Queue entries are stored detached — no gradient flows through queued logits. Gradients only flow through the live batch's portion of the pool. This is important: you cannot backpropagate through historical logits that were computed by a previous version of the model.

Why detaching queue logits is correct

At first this seems like it would bias the soft-rank computation: the rank of a live positive is estimated relative to a pool that includes stale, detached logits. In practice this bias is small because:

  1. The queue rotates, so entries are never more than queue_size / batch_size steps old
  2. Soft ranks are a sum over the pool, so the live-batch contribution is fully differentiable
  3. The queue mainly provides a reference distribution for the rank, not a gradient signal

This is the same reasoning used in MoCo-style contrastive learning, where negative key embeddings are also kept in a queue with detached gradients.

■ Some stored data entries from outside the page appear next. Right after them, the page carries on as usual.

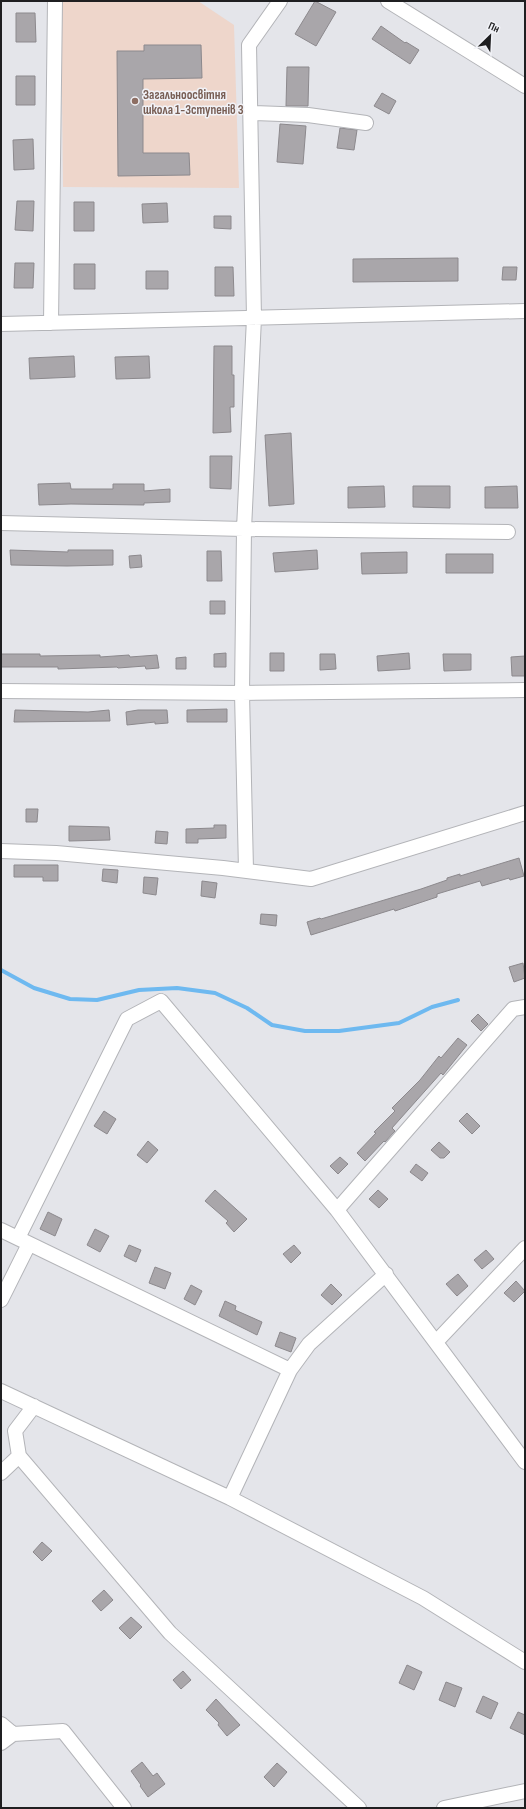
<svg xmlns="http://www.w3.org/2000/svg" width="526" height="1809" font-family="'Sofia Sans Condensed',sans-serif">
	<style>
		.education { fill: #eed6cb }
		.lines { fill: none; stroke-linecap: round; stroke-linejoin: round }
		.stream { stroke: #6eb9f0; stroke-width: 4 }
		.building { fill: #a9a6aa; stroke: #8c898d }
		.street-casing { stroke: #b3b4b8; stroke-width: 16 }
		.street { stroke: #fff; stroke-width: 14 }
		.education-dot { fill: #8d6e63; stroke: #f1f2f7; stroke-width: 1.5 }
		.labels { text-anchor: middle; stroke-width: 3; stroke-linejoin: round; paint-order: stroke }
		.education-label { font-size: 13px; font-weight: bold; fill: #785e54; stroke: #f1f2f7; text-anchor: start }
	</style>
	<rect width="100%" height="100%" fill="#e4e5ea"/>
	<path class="education" d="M92,1H198L234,25L239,188L63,187L61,2Z"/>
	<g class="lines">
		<path class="stream" d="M1,970L34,988L70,999L97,1000L139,990L177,988L215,993L247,1008L272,1025L305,1031H339L399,1023L432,1007L458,1000"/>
	</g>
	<path class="building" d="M315,1L336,12L316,46L295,34Z
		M16,13H35L36,42H16Z
		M381,26L405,43L406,42L419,50L410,64L372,39Z
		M144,45H201L202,78L143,79V153H189L190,175L118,176L117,51H144Z
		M287,67H309L308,106H286Z
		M16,76H35V105H16Z
		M382,93L396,101L389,114L374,106Z
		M280,124L306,126L303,164L277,162Z
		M340,128L357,130L354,150L337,148Z
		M33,139L34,169L14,170L13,140Z
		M17,201H34L33,231L15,230Z
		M74,202H94V231H74Z
		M167,203L168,222L143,223L142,204Z
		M214,216H231V229L214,228Z
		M458,258V281L353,282V259Z
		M15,263H34L33,288H14Z
		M74,264H95V289H74Z
		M215,267H233L234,296H215Z
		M503,267H517L516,280H502Z
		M146,271H168V289H146Z
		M214,346H232V375H234V407H230L231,432L213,433Z
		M74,356L75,377L30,379L29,358Z
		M149,356L150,378L116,379L115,357Z
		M291,433L294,504L269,506L265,435Z
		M210,456H232L231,489L210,488Z
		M70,483L71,489H113V484H144V491L170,489V502L144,503V505L71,504L39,505L38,484Z
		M384,486L385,507L348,508V487Z
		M413,486H450V508L413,507Z
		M517,486L518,508H485V487Z
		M10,550L68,552V550H113V565L67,566L11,565Z
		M317,550L318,569L275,572L273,553Z
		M207,551H221L222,581H207Z
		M407,552V573L362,574L361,553Z
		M446,554H493V573H446Z
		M141,555L142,567L130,568L129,556Z
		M210,601H225V614H210Z
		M226,653V667H214V654Z
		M270,653H284V671H270Z
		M409,653L410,669L378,671L377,656Z
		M1,654H40V656L100,655V657L129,655L130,657L157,655L159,668L146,669L145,666L118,668L117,667L58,669V667H1Z
		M320,654H335L336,669L320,670Z
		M443,654H471V670L444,671Z
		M525,656V676H512L511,657Z
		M186,657V669H176V658Z
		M227,709V722H187V710Z
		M15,710L88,712L109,710L110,721L14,722Z
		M138,710H167L168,723L155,724V722L127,725L126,712Z
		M26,809H38L37,822H26Z
		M214,825H226V838L198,839V843H186V829L214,828Z
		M69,826L109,827L110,840L69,841Z
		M156,831L168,832L167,844L155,843Z
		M519,858L524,876L510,880L509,878L482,886L480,881L437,894V897L395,911L394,909L311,935L307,922L320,918L321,919L421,889L447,880V878L460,874V876Z
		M14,865H58V881H43V877H14Z
		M103,869L118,870L117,883L102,881Z
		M144,877L158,878L156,895L143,893Z
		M202,881L217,883L215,898L201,896Z
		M261,914L277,915L276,926L260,924Z
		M523,963L525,978L514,982L509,967Z
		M478,1014L488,1024L481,1031L471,1021Z
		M458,1038L467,1045L443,1075L441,1073L392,1128L395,1131L385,1142L384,1141L365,1161L357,1153L376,1133L374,1132L395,1111L392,1108L420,1080L439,1056L441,1058Z
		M104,1111L116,1119L107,1134L94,1126Z
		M467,1113L480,1126L472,1134L459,1121Z
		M148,1141L158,1150L147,1163L137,1155Z
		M439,1142L450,1152L444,1158H440L431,1150Z
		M340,1157L348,1164L338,1174L330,1166Z
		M416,1164L428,1173L422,1181L410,1172Z
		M215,1190L247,1219L234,1232L226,1223L228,1221L205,1201Z
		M378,1190L388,1199L379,1208L369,1199Z
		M48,1212L62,1219L55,1236L40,1229Z
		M95,1229L109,1236L100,1252L87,1245Z
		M129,1245L141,1250L136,1262L124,1256Z
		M294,1245L301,1253L291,1263L283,1254Z
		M486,1250L494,1259L482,1269L474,1260Z
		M155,1267L171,1273L165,1289L149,1283Z
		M458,1274L468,1286L457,1296L446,1284Z
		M516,1281L525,1291L514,1302L504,1293Z
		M331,1284L342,1295L332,1305L321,1295Z
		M191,1285L202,1291L195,1305L184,1299Z
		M225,1301L236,1306L235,1310L262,1322L257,1335L219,1316Z
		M280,1332L296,1338L291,1352L275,1346Z
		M42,1542L52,1551L42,1561L33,1552Z
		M104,1590L113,1600L101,1611L92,1601Z
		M131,1617L142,1627L130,1639L119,1628Z
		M407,1665L422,1672L414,1690L399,1683Z
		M183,1671L191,1680L181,1689L173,1680Z
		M446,1682L462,1688L455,1707L439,1700Z
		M483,1696L498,1703L491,1719L476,1712Z
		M216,1699L240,1725L227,1736L218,1725L219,1723L206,1710Z
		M518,1712L525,1715V1735L510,1728Z
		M142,1762L153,1776L157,1773L165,1784L148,1797L140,1786L141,1785L131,1771Z
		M277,1763L287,1772L274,1787L264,1777Z"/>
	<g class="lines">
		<g class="street-casing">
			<path id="street" d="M388,1L525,86
				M251,113L308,115L366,123
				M51,323L55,1
				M1,324L525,311
				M1,523L244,529L508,532
				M1,691L242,693L525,690
				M1,851L56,853L223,868L311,879L525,813
				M246,870L242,693L244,529L254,318L249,45L280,1
				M337,1210L513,1009L525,1007
				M1,1230L290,1370
				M18,1238L127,1019L161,1001L337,1210L525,1462
				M1,1300L29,1244
				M436,1342L525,1248
				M1,1391L230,1498L423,1598L525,1662
				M34,1406L15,1431L19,1456L170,1633L359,1808
				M1,1473L19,1456
				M230,1498L290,1370L309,1344L386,1274
				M1,1724L13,1734L63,1731L124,1808
				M1,1743L13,1734
				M444,1808L525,1791"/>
		</g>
		<use href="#street" class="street"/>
	</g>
	<circle class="education-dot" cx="135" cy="101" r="4"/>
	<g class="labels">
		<g class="education-label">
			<text x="143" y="99">Загальноосвiтня<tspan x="143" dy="15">школа 1-3ступенiв 3</tspan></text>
		</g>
	</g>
	<rect width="526" height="1809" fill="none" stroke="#1f1f21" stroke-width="4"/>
	<g transform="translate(490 36) rotate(24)" stroke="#f1f2f7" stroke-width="3" paint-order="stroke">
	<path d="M0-3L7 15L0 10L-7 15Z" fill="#1f1f21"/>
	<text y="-6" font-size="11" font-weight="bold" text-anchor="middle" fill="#1f1f21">Пн</text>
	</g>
</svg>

Queue poisoning and the phase switch

When LossWarmupWrapper switches from BCE warmup to AP loss, the queue contains logits from a model trained with BCE. These "warmup-era" logits may have a very different score distribution than the AP-phase model — the ranking statistics are meaningless.

If these stale entries remain in the queue, the AP loss computes ranks relative to a corrupted reference distribution for the first queue_size / batch_size batches of the AP phase.

LossWarmupWrapper prevents this by automatically calling main_loss.reset_queue() at the exact step of the phase switch. After reset, the queue fills with AP-phase logits over the next few batches before the full pool is used.

When to reset manually

  • Between training and validation: loss_fn.reset_queue() before the val loop prevents training logits from appearing in val-phase AP estimates
  • After changing model architecture or checkpoint
  • When reset_queue_each_epoch=True in LossWarmupWrapper is set — useful when the model changes significantly epoch-to-epoch and stale logits would bias ranking

Queue size vs. pool size limits

The core AP computation is O(|P| × M) where M = batch + queue. At low positive rates this is closer to O(|P| × M) than O(M²), but M still has a practical upper limit of ~4096 for reasonable training step times on a single GPU. At a 0.5% positive rate with M=4096, you get ~20 positives — a comfortable signal.

DDP queue synchronization

In distributed training, every worker calls all_gather before passing to the loss. This means every worker sees the same global batch and enqueues the same data. No explicit queue synchronization across workers is needed — they are identical by construction.